“Ninguém nasce odiando outra pessoa
pela cor de sua pele, por sua origem ou por sua religião. Para odiar, as
pessoas precisam aprender e, se podem aprender a odiar, podem ser ensinadas a
amar”
Nelson Mandela
No dia 09 de janeiro de 2003 o
presidente Luiz Inácio Lula da Silva sancionou a Lei nº 10.639 que altera a Lei
nº 9.394/96, Lei de Diretrizes e bases da Educação Nacional, incluindo nesta,
mais três artigos que versam sobre a obrigatoriedade da inclusão do ensino da
História da África e da Cultura Afro-brasileira nos currículos dos
estabelecimentos públicos e particulares de ensino da Educação Básica. A lei
também acrescenta que o dia 20 de novembro (considerado dia da morte de Zumbi)
deverá ser incluído no calendário escolar como o dia nacional da consciência
negra, fato que já é comemorado em quase todo o país.
Mas por que existe a necessidade de
ter o dia da Consciência Negra? Para responder essa pergunta, mister se faz
recorrer a nossa História. Na versão de alguns, teve início com aventureiros e
navegadores portugueses que chegaram a uma terra da qual se consideraram
descobridores. Embora essa terra já tivesse ocupada e tivesse seus donos, os portugueses
anunciaram o seu descobrimento e dela tomaram posse, estendendo para além da
Europa seus domínios.

*Exercício A*. Liste todas as pessoas citadas pelo nome no texto sobre o Dia da Consciência Negra.
*Exercício B*. Transcreva do texto sobre o Dia da Consciência Negra o trecho que vai de "Nelson Mandela" até "todo o país.".

*Dados para análise*.
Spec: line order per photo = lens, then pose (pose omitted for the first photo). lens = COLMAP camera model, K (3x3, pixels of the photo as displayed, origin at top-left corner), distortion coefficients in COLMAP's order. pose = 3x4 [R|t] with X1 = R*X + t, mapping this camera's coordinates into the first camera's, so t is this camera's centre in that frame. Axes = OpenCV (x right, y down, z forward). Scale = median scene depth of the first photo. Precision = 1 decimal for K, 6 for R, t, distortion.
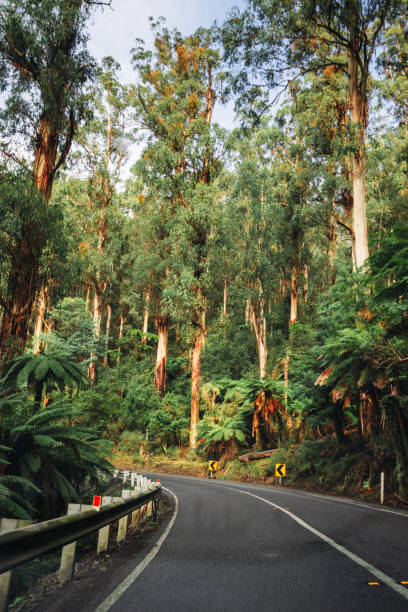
lens RADIAL K [[509.4, 0, 206.4], [0, 509.4, 327.3], [0, 0, 1]] dist [0.011467, 0.000857]
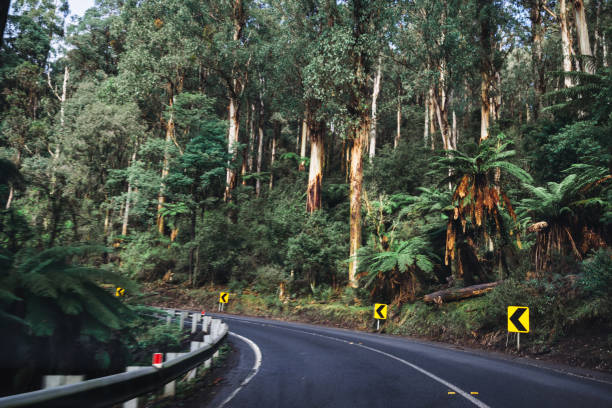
lens RADIAL K [[509.4, 0, 306.0], [0, 509.4, 204.0], [0, 0, 1]] dist [0.011467, 0.000857]
pose [[0.988815, -0.022820, -0.147388, 0.014537], [0.030115, 0.998419, 0.047454, 0.091694], [0.146072, -0.051362, 0.987940, 0.322441]]
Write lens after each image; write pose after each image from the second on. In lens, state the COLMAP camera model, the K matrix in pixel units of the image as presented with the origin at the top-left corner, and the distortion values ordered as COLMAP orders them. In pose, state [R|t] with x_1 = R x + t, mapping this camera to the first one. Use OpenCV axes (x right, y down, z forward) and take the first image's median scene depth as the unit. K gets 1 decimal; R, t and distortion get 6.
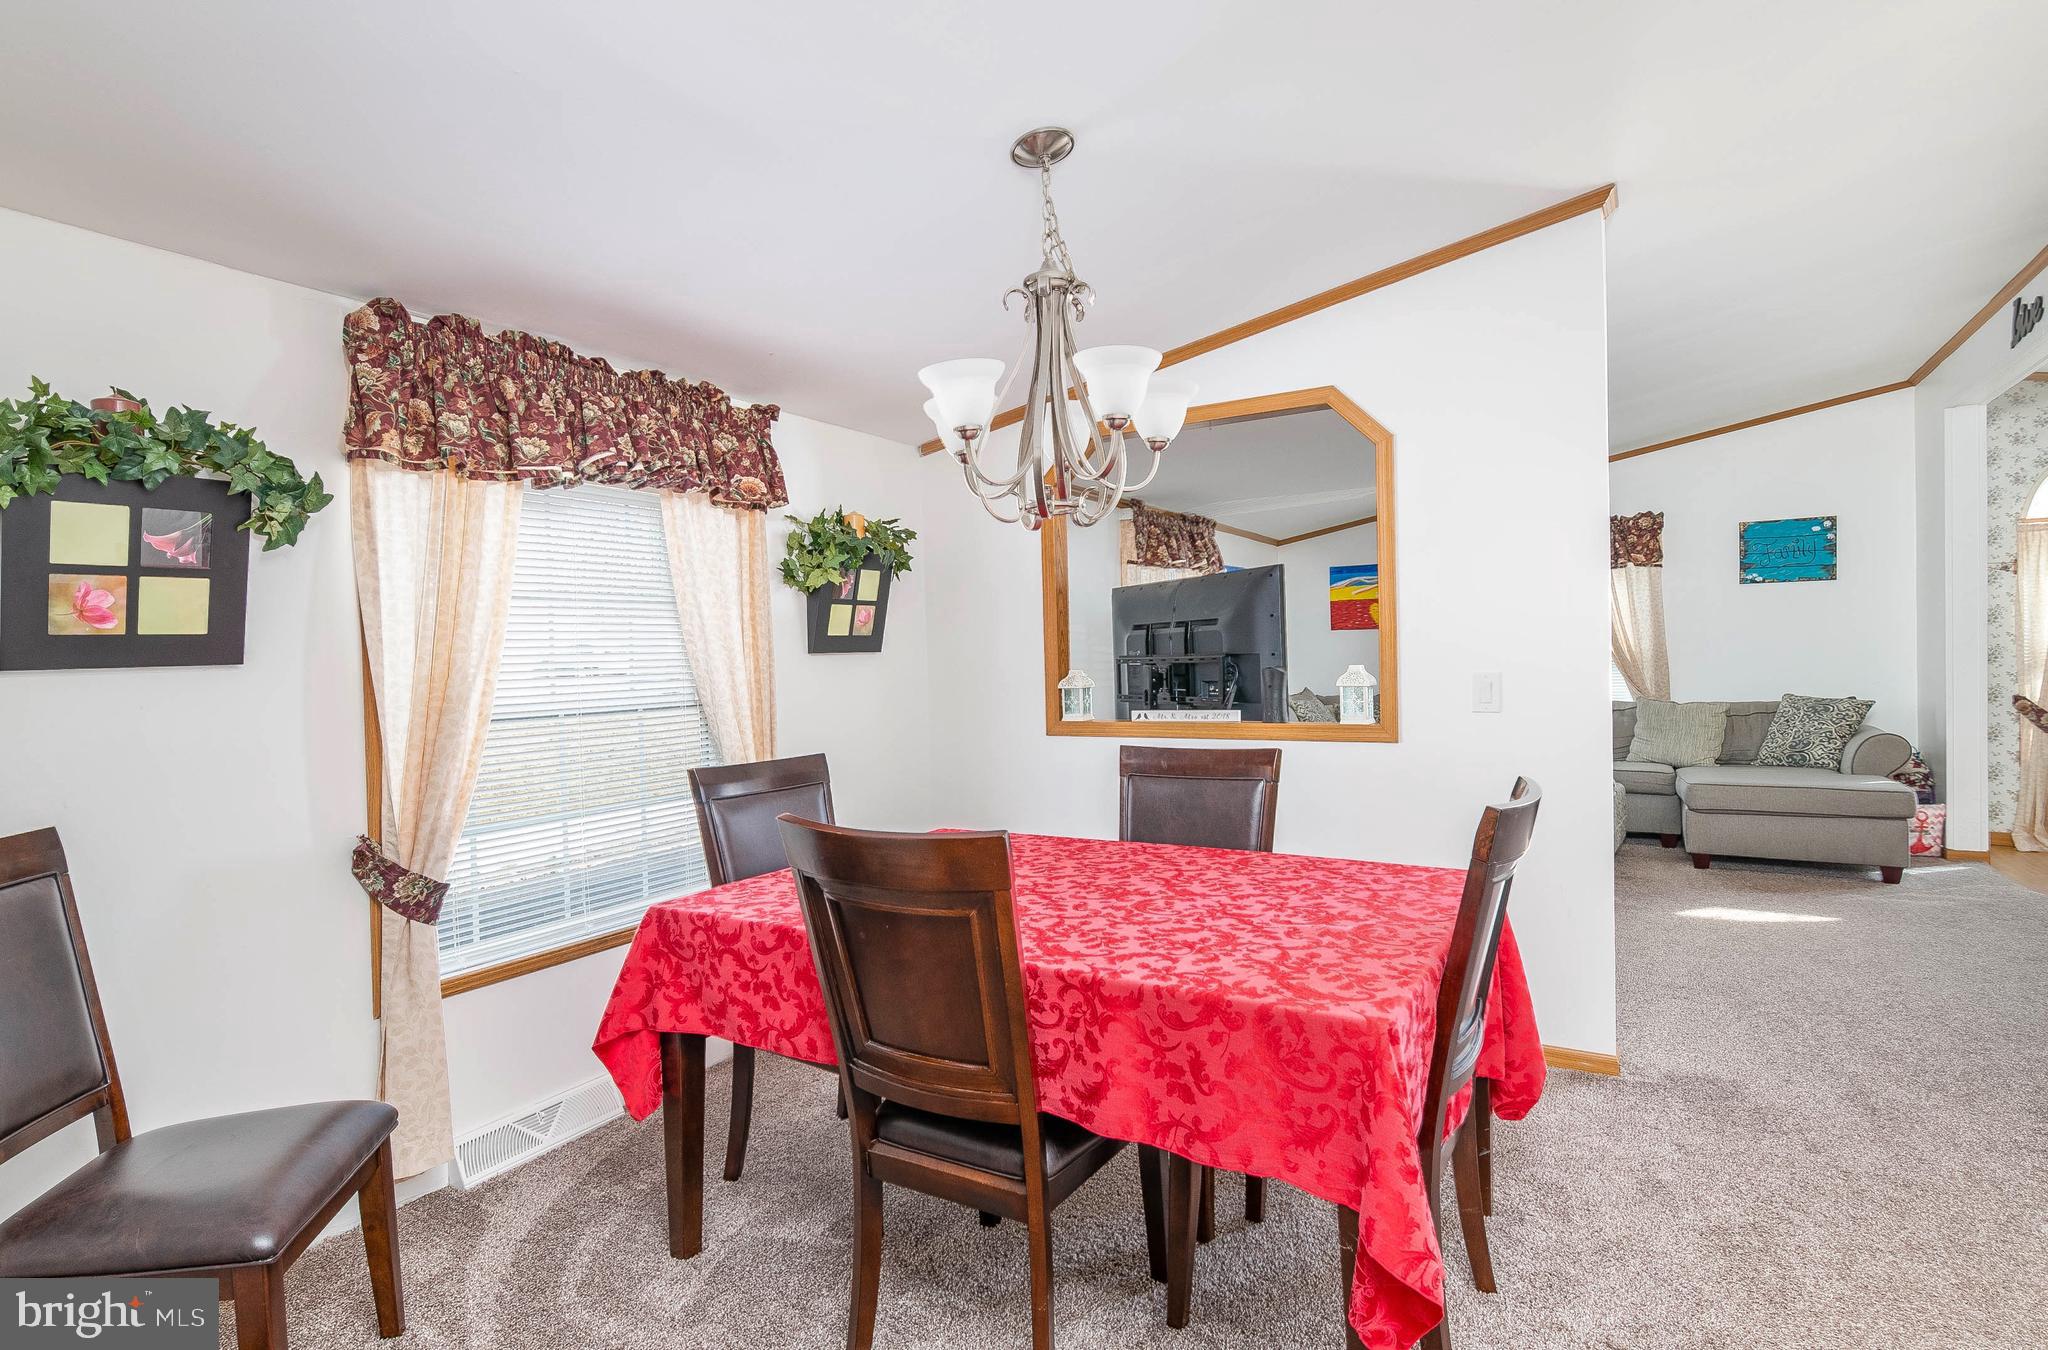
lens RADIAL K [[986.8, 0, 1016.9], [0, 986.8, 667.3], [0, 0, 1]] dist [0.000912, -0.010962]
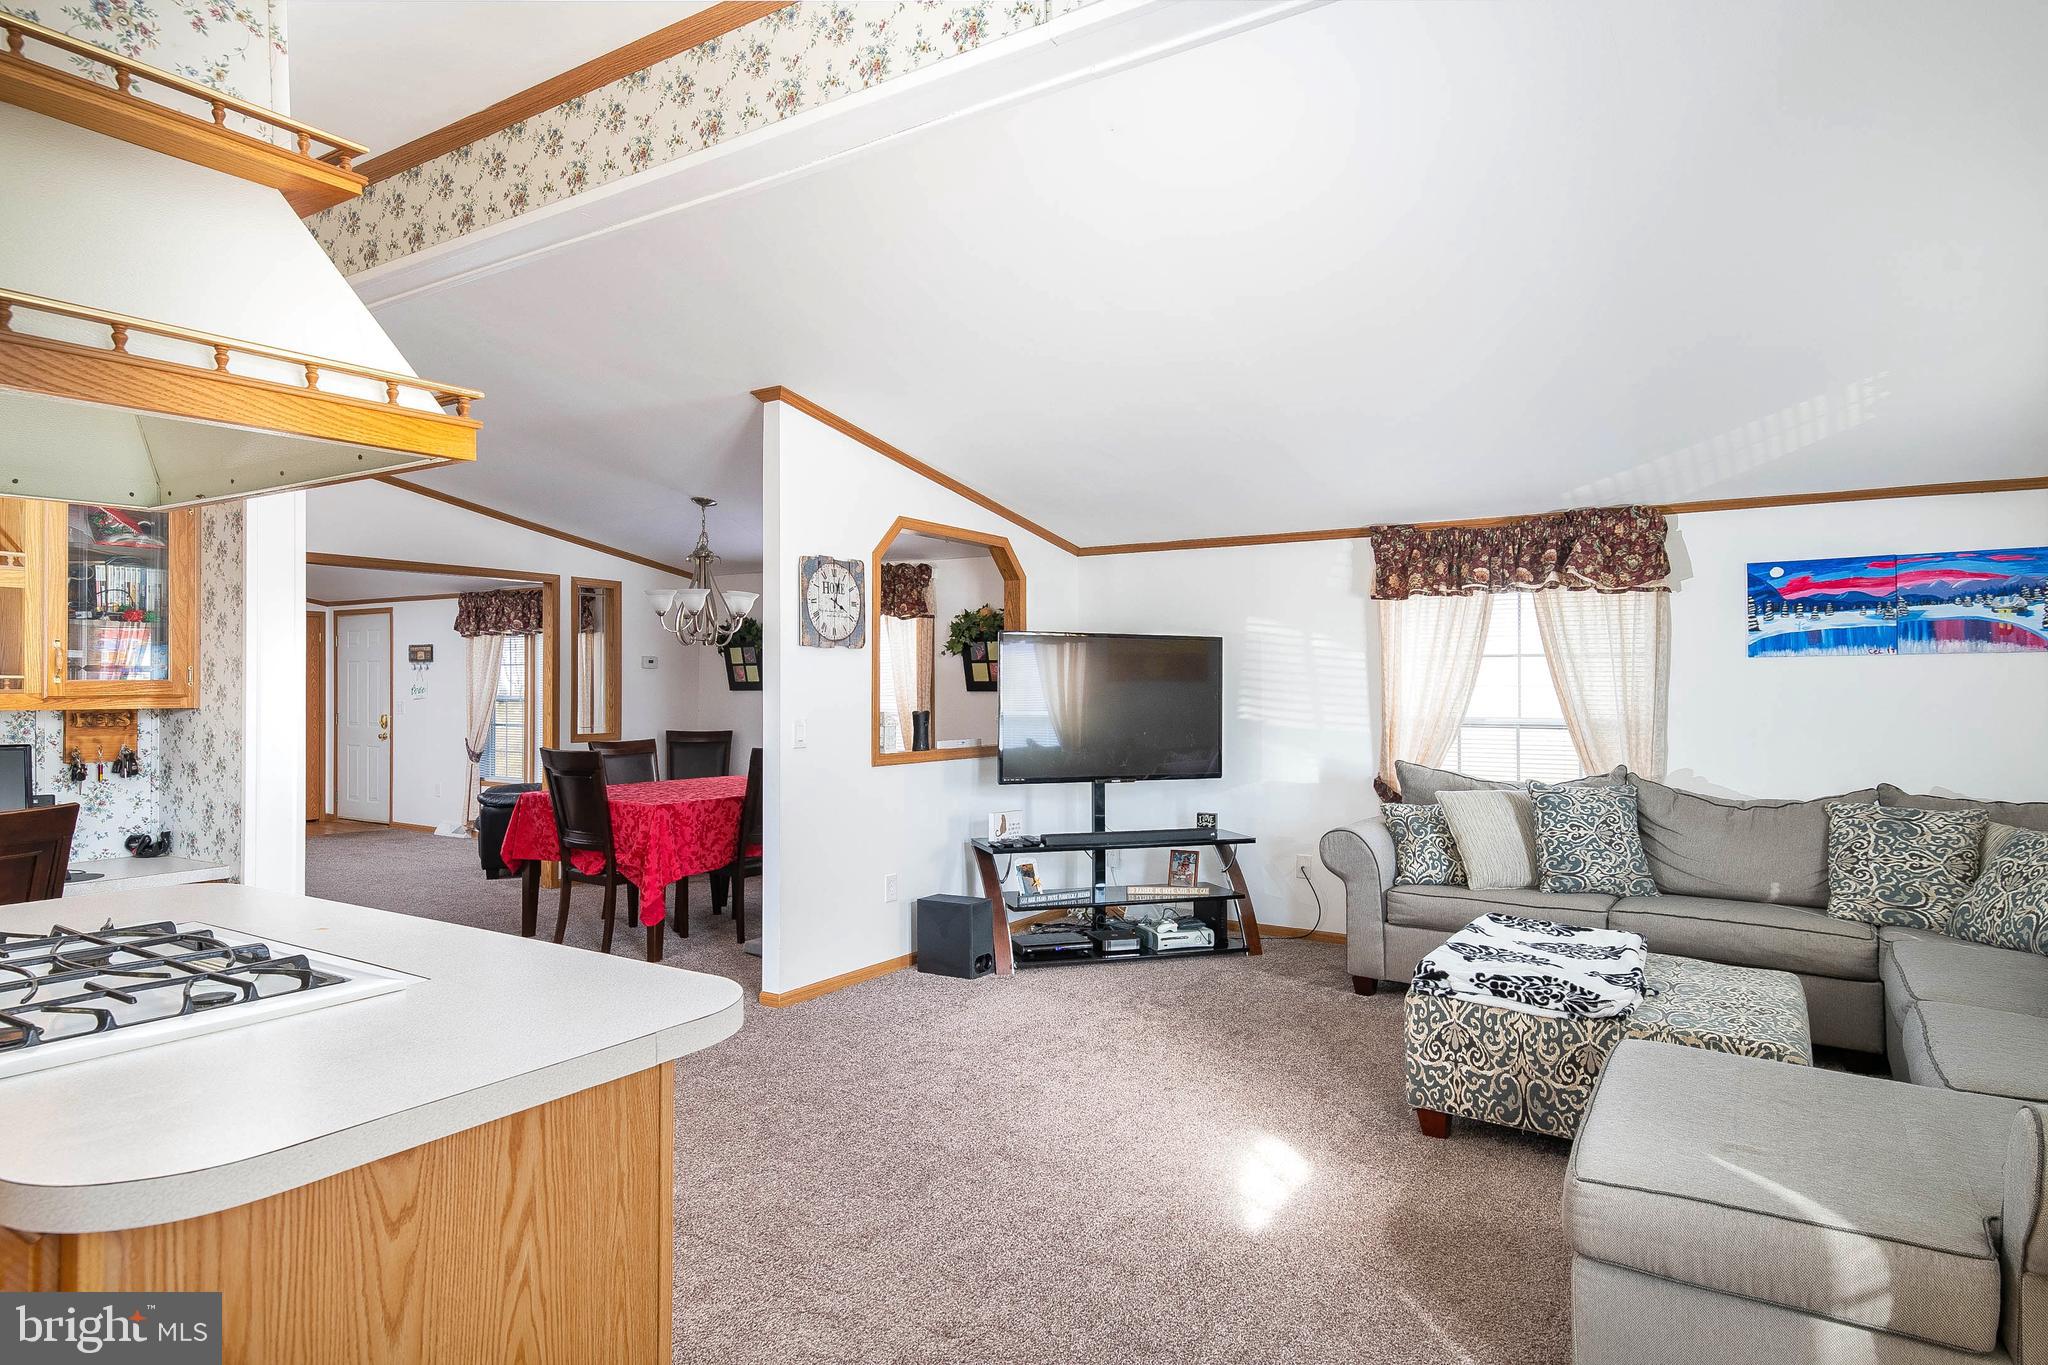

*Resposta A*.
Nelson Mandela
Luiz Inácio Lula da Silva
Zumbi

*Resposta B*.
Nelson Mandela
No dia 09 de janeiro de 2003 o
presidente Luiz Inácio Lula da Silva sancionou a Lei nº 10.639 que altera a Lei
nº 9.394/96, Lei de Diretrizes e bases da Educação Nacional, incluindo nesta,
mais três artigos que versam sobre a obrigatoriedade da inclusão do ensino da
História da África e da Cultura Afro-brasileira nos currículos dos
estabelecimentos públicos e particulares de ensino da Educação Básica. A lei
também acrescenta que o dia 20 de novembro (considerado dia da morte de Zumbi)
deverá ser incluído no calendário escolar como o dia nacional da consciência
negra, fato que já é comemorado em quase todo o país.